I'm not going to be complaining. Wimbledon tries to put on the best bubble possible. It's all good, yeah.
Q. After the match you lost in Halle, I understand you took your time before you spoke to the media. You weren't too happy with your attitude, I read. Now that another week has gone by, you've had a chance to consider that, what do you think was happening there?
ROGER FEDERER: I mean, I had a mental moment where I was just, you know, not happy with how things were going in the match. I mean, that feeling when I started not liking -- when things derail, let's say, mentally for me I was already down a break in the third. You might argue I would have maybe lost anyway. It was Felix's good play that got me there.
It was definitely also there's ways to lose and a standard I set for myself how I go about things.
The good thing now looking back is I know it will not happen here because I'm ready, I'm excited, I'm pumped up. I know I can do so much better.
If I look back at how many years this has not happened to me, I guess I can be very proud of myself. It reminds me more of the junior times in the beginning of my career where you remember me, where all of a sudden you just don't see the positivity any more. I was maybe having higher expectations. Maybe it's also part of the comeback. Very few fan situation.
I don't know what it was, to be honest. I think I got to take the positives out of these last few weeks that I'm actually here at Wimbledon right now and I have a chance. I know if I get rolling, I get into the second week, which is the goal here right now, that I get stronger and stronger as every match goes by, I believe it's very much possible.
I come here feeling mentally strong rather with the last set I played in Halle, which was clearly not the standard I like.
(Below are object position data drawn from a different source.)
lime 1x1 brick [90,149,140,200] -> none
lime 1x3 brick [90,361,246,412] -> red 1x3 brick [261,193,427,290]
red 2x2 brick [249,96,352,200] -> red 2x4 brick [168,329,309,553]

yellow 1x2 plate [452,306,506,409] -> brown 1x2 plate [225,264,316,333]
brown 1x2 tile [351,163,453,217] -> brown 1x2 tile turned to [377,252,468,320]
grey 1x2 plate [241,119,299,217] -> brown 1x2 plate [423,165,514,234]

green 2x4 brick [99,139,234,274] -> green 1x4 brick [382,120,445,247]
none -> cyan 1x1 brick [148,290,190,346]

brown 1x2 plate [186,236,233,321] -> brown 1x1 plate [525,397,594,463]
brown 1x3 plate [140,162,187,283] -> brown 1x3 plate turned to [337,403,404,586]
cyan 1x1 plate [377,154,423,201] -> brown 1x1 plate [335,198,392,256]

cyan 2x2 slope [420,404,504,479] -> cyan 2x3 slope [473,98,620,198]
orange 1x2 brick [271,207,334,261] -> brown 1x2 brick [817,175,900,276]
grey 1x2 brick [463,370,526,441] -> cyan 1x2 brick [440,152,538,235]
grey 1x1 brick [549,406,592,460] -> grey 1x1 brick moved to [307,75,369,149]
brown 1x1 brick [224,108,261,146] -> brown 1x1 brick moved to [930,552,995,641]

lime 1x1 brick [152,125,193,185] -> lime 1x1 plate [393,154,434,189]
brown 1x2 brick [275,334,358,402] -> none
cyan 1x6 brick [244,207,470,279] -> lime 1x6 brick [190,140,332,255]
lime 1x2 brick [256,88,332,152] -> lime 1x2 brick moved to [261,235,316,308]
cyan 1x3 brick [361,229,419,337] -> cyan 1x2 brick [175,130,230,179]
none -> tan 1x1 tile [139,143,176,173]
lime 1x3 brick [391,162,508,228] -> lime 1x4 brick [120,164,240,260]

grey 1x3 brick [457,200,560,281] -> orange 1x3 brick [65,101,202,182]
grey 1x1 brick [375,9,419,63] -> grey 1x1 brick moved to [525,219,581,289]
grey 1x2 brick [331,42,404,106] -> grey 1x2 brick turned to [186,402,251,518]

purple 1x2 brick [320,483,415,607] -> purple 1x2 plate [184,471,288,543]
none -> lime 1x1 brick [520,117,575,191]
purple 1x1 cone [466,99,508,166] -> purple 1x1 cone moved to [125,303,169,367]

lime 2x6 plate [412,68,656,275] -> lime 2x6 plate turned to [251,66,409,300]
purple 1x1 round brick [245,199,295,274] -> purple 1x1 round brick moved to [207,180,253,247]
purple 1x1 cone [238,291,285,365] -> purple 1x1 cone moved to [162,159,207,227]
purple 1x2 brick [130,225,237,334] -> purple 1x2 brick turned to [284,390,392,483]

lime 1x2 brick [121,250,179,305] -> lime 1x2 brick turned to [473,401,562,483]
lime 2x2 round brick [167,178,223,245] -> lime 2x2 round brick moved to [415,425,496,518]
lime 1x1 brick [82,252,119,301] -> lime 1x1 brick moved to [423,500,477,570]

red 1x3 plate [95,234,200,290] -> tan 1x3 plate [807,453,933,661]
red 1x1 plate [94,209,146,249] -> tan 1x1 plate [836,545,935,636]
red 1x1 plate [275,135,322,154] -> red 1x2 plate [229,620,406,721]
Q. You and Serena are both about to turn 40; not an age that we're used to seeing tennis players out on tour, let alone trying to win Grand Slam titles. I'm wondering, was that your plan all along or are you surprised to find yourself about to be 40 and still be out there? And can you think of any commonalities between you and Serena that have allowed the two of you to have this longevity?
ROGER FEDERER: I mean, you would think that we found ways to keep ourselves happy, motivated and entertained, not let the negatives dominate our daily struggles and things we're going through, like any other tennis player: How do we manage the day-to-day stuff?
Also now with the family, all of that, I think it's very important. Especially when you have family, it's much easier to walk away from it all. Everybody goes through ups and downs clearly. Our careers have been very much ups for a long time.
Maybe it's arguably easier to stay happier and motivated when you are in this position. At the same time only the best is sort of good enough for us. Also put a lot of pressure on ourselves.
Truthfully, I don't think my goal was to play till, whatever, 39 or 40 or more. It was maybe more like 35 maybe I was thinking, which was already a high number at the time. Borg retired early. Agassi played a bit longer. Also Edberg and Becker and as well Pistol, they were all retiring earlier.
I remember a conversation with Pistol 10 years ago. He was wondering how much longer I had in the tank. This was when I was just hitting 30. He was thinking I was coming towards the end or something just because it was for him normal that at 31, 33, with the career that we've had, with all the sacrifice in a way you have to go through, that it's hard to keep on pushing for more years on tour.
I think I made the most of it on the tour. I enjoyed my travels, made it fun with Mirka and the family and the team. Persevered somehow.
No, the goal was not to play until 40. This all mainly came the last years. I never thought also with the last surgeries I've had I would still be going.
Look, I feel I still really love it, enjoy myself. I will see about the results, if they're going to come back. This is why Wimbledon is clearly very important to me right now.